Rally Round the Flag of Conservation

In the post before this I said I was listening to the first hour of Science Friday, sort of a response to Dub's energy comments in the SOTU on Tuesday (which did not include the words "global warming" or "peak oil"). Okay, that hour of Science Friday is over now, and I'm feeling utterly psyched by listening to it. Excited even. How about this - did you know that the Air Force is currently the biggest government user of wind power technology? Whole Foods has become the biggest commercial user - an interesting juxtapositon of institutions, the Air Force and Whole Foods!

Peter Tertzakian was as sober as an energy industry financial analyst oughta be, but at the same time I found him inspirational. He talked about understanding the scope of the problem of turning to new and renewable energy sources, that there is no way it will happen overnight or even very quickly. To imagine this could be true is to put the onus for solving the problem on the scientists and techologists, rather than on the consumer. He constantly returned to the idea of conservation currently being the only method of saving energy from fossil fuels that will actually help us in the immediate future. Buying smaller cars, using public transit, working closer to home, driving less - all those tired old Jimmy Carteresque ideas that were pushed in the seventies. Had we picked up on those ideas as a nation and followed them for the past thirty-something years, we wouldn't be in the pickle we find ourselves in today.
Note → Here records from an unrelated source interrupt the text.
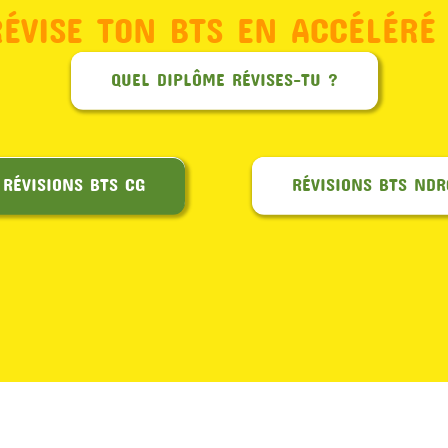
RÉVISE TON BTS EN ACCÉLÉRÉ 
QUEL DIPLÔME RÉVISES-TU ?
RÉVISIONS BTS CG
RÉVISIONS BTS NDR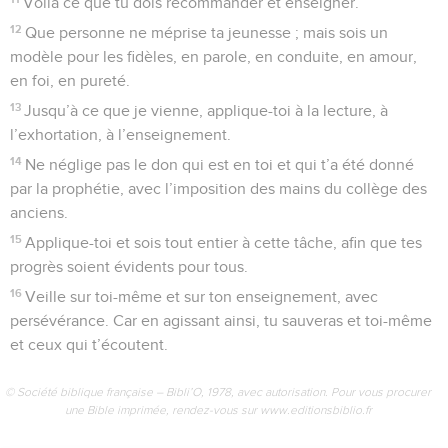
Voilà ce que tu dois recommander et enseigner.
12
Que personne ne méprise ta jeunesse ; mais sois un
modèle pour les fidèles, en parole, en conduite, en amour,
en foi, en pureté.
13
Jusqu’à ce que je vienne, applique-toi à la lecture, à
l’exhortation, à l’enseignement.
14
Ne néglige pas le don qui est en toi et qui t’a été donné
par la prophétie, avec l’imposition des mains du collège des
anciens.
15
Applique-toi et sois tout entier à cette tâche, afin que tes
progrès soient évidents pour tous.
16
Veille sur toi-même et sur ton enseignement, avec
persévérance. Car en agissant ainsi, tu sauveras et toi-même
et ceux qui t’écoutent.
© Société biblique française – Bibli’O, 1978, avec autorisation. Pour vous procurer
une Bible imprimée, rendez-vous sur www.editionsbiblio.fr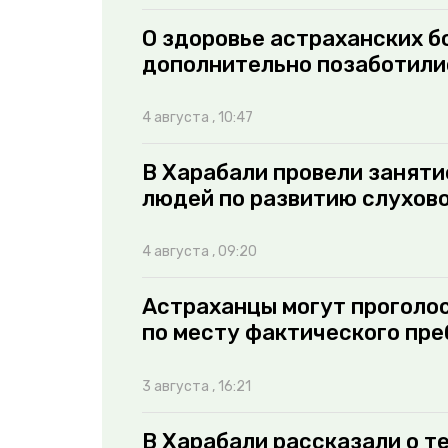
О здоровье астраханских б
дополнительно позаботили
4 августа , 10:47
В Харабали провели занят
людей по развитию слухов
4 августа , 09:20
Астраханцы могут проголос
по месту фактического пр
3 августа , 16:21
В Харабали рассказали о те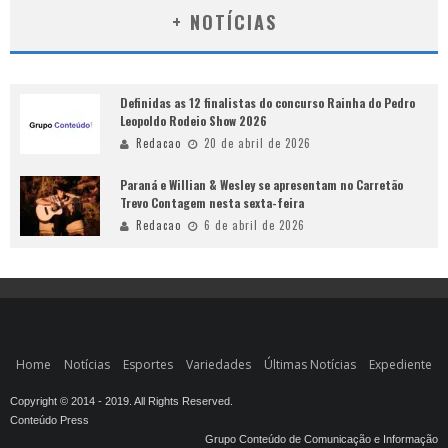
+ NOTÍCIAS
Definidas as 12 finalistas do concurso Rainha do Pedro
Leopoldo Rodeio Show 2026
Redacao
20 de abril de 2026
Paraná e Willian & Wesley se apresentam no Carretão
Trevo Contagem nesta sexta-feira
Redacao
6 de abril de 2026
Home
Notícias
Esportes
Variedades
Últimas Notícias
Expediente
Copyright © 2014 - 2019. All Rights Reserved.
Conteúdo Press
Grupo Conteúdo de Comunicação e Informação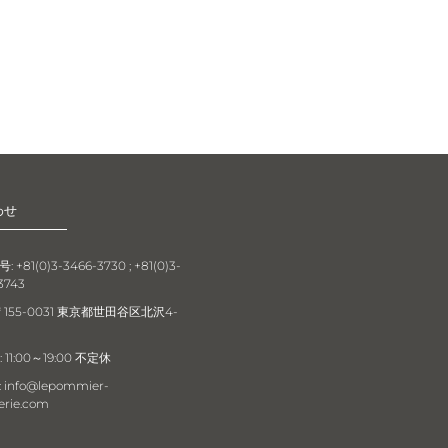
わせ
 +81(0)3-3466-3730 ; +81(0)3-
3743
〒155-0031 東京都世田谷区北沢4-
 11:00～19:00 不定休
info@lepommier-
erie.com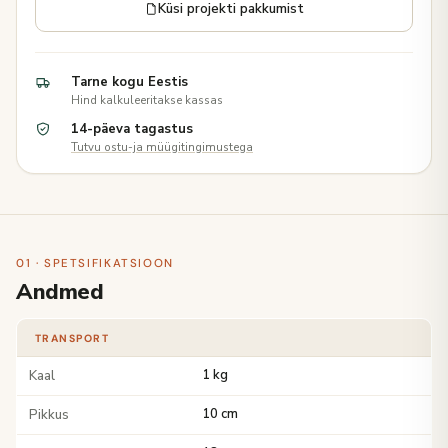
Küsi projekti pakkumist
Tarne kogu Eestis
Hind kalkuleeritakse kassas
14-päeva tagastus
Tutvu ostu-ja müügitingimustega
01 · SPETSIFIKATSIOON
Andmed
TRANSPORT
Kaal
1 kg
Pikkus
10 cm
Tertzakian's book sounds like a must read, sounds like something we ought to send to the White House so someone can read it to the president. Or summarize it for him, or however he gets his reading material delivered. A Thousand Barrels a Second: The Coming Oil Break Point and the Challenges Facing an Energy Dependent World, is the book. To give you more of an idea, here's the blurb from Publishers Weekly Magazine, the bible of the bookselling industry:

Though written by an energy industry investment analyst and intended primarily for investors, this book makes a convincing, layreader-friendly case that the end of oil is nigh and it's time to get serious about energy alternatives now that the world is at "the dawn of a new energy age" that will pit the U.S. against China in the struggle for oil. Tertzakian provides an excellent primer on oil's history, uses, supply chains and politics, including dozens of charts and graphs to illustrate the bleak outlook for oil's future.
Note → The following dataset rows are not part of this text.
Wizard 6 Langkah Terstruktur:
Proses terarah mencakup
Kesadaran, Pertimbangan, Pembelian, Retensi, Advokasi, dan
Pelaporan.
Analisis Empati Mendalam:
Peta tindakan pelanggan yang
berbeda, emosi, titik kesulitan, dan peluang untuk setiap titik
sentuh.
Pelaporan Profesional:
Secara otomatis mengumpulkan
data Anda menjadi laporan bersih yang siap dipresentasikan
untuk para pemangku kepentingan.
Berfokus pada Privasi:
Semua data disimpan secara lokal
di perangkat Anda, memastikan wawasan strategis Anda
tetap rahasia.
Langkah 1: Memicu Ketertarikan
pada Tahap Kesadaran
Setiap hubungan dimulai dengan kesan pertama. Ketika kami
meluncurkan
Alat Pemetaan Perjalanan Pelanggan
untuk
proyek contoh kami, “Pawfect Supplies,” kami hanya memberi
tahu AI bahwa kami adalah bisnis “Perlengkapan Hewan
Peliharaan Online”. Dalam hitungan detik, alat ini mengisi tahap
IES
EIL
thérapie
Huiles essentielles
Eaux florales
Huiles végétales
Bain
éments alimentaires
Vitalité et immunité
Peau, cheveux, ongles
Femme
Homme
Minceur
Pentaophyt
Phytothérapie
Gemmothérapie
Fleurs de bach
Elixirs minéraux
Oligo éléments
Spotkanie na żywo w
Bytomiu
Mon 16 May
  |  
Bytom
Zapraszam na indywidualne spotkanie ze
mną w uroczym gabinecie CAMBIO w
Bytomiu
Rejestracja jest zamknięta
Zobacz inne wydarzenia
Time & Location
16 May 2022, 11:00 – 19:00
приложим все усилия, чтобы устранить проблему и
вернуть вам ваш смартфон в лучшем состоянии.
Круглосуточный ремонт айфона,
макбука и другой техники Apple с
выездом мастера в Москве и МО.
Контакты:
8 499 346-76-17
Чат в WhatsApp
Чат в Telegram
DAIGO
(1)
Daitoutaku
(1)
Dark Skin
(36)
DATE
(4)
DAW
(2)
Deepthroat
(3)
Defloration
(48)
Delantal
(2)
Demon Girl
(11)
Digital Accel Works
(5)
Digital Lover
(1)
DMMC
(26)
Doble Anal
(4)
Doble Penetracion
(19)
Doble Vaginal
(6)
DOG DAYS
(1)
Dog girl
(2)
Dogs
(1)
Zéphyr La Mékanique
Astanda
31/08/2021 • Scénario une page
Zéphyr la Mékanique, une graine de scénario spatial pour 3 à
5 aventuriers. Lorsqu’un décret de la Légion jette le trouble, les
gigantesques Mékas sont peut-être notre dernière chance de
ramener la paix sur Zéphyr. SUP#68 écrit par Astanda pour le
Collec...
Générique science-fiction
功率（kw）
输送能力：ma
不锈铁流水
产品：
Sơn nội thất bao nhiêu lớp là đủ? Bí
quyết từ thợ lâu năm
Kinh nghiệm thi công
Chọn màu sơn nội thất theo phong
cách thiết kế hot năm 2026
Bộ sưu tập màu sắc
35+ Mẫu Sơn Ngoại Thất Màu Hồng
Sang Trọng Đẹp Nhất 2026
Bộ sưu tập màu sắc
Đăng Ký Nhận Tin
The future of energy, Tertzakian advises, is an amalgamation of increasing dependence on alternative fuels (biofuel, nuclear and green sources) and conservation. He admits conservation is a tough sell for big earners who will be able to afford the $4 per gallon gasoline will inevitably cost, but he notes in the same breath that low- and moderate-income earners and energy inefficient industries will suffer the most. (emphasis added)
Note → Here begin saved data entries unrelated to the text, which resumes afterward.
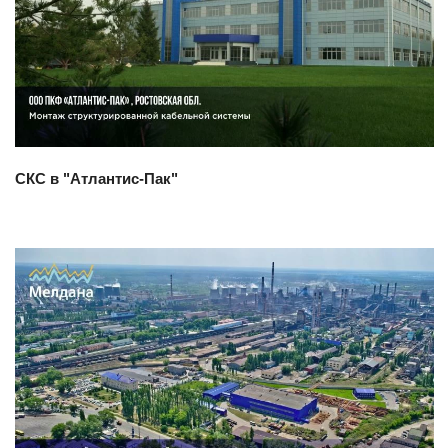
Смотреть проект
СКС в "Атлантис-Пак"
Смотреть проект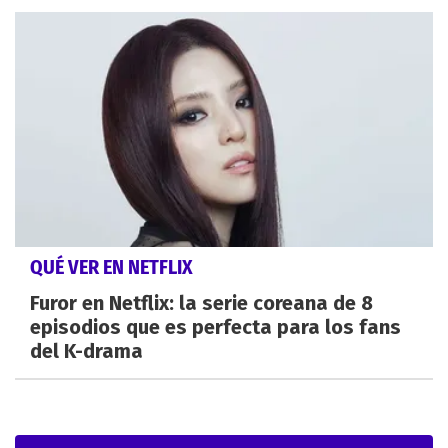
QUÉ VER EN NETFLIX
Furor en Netflix: la serie coreana de 8
episodios que es perfecta para los fans
del K-drama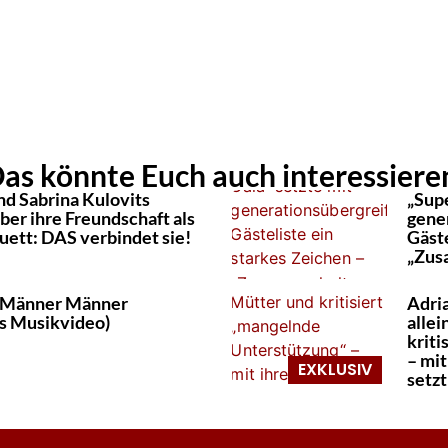
as könnte Euch auch interessiere
nd Sabrina Kulovits
„Sup
ber ihre Freundschaft als
gene
uett: DAS verbindet sie!
Gäste
„Zus
 Männer Männer
Adria
es Musikvideo)
alle
krit
– mi
setzt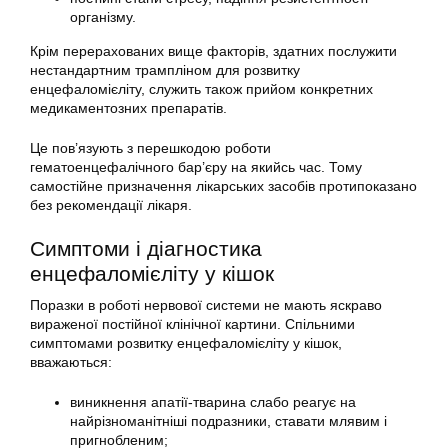
організму.
Крім перерахованих вище факторів, здатних послужити
нестандартним трампліном для розвитку
енцефаломієліту, служить також прийом конкретних
медикаментозних препаратів.
Це пов’язують з перешкодою роботи
гематоенцефалічного бар’єру на якийсь час. Тому
самостійне призначення лікарських засобів протипоказано
без рекомендації лікаря.
Симптоми і діагностика
енцефаломієліту у кішок
Поразки в роботі нервової системи не мають яскраво
вираженої постійної клінічної картини. Спільними
симптомами розвитку енцефаломієліту у кішок,
вважаються:
виникнення апатії-тварина слабо реагує на
найрізноманітніші подразники, ставати млявим і
пригнобленим;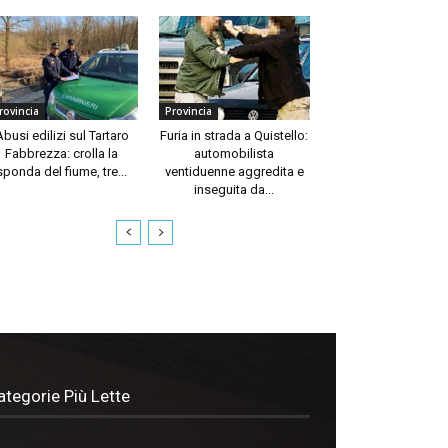
rovincia
Provincia
Abusi edilizi sul Tartaro
Furia in strada a Quistello:
Fabbrezza: crolla la
automobilista
sponda del fiume, tre...
ventiduenne aggredita e
inseguita da...
ategorie Più Lette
His analyses of energy consumption cycles and their breakpoints and rebalancing periods (when a fossil fuel becomes too expensive or difficult to obtain and society must change sources to maintain its economy) lend factual heft to his outlook. Though the author neglects significant facts-such as the influence of the CIA in the fall of Mossadegh in Iran and the threat of global warming-the book should be required reading for policymakers.
Yes, conservatiion is a hard sell for most Americans, but this time around we're all going to have to get serious and start living as though tomorrow was really going to be different. Thinking of it as "the dawn of a new energy age" is what makes it exciting. It's a chance to get it right, at last. One of the speakers on the program, and I think it was Tertzakian, said finding new sources of energy and conserving those we have needs to become a national priority and rallying cry in the same way that national unity and security was in the months after 9/11.

Maybe somebody needs to invent a flag for this movement? A metallic sticker for our bicycles?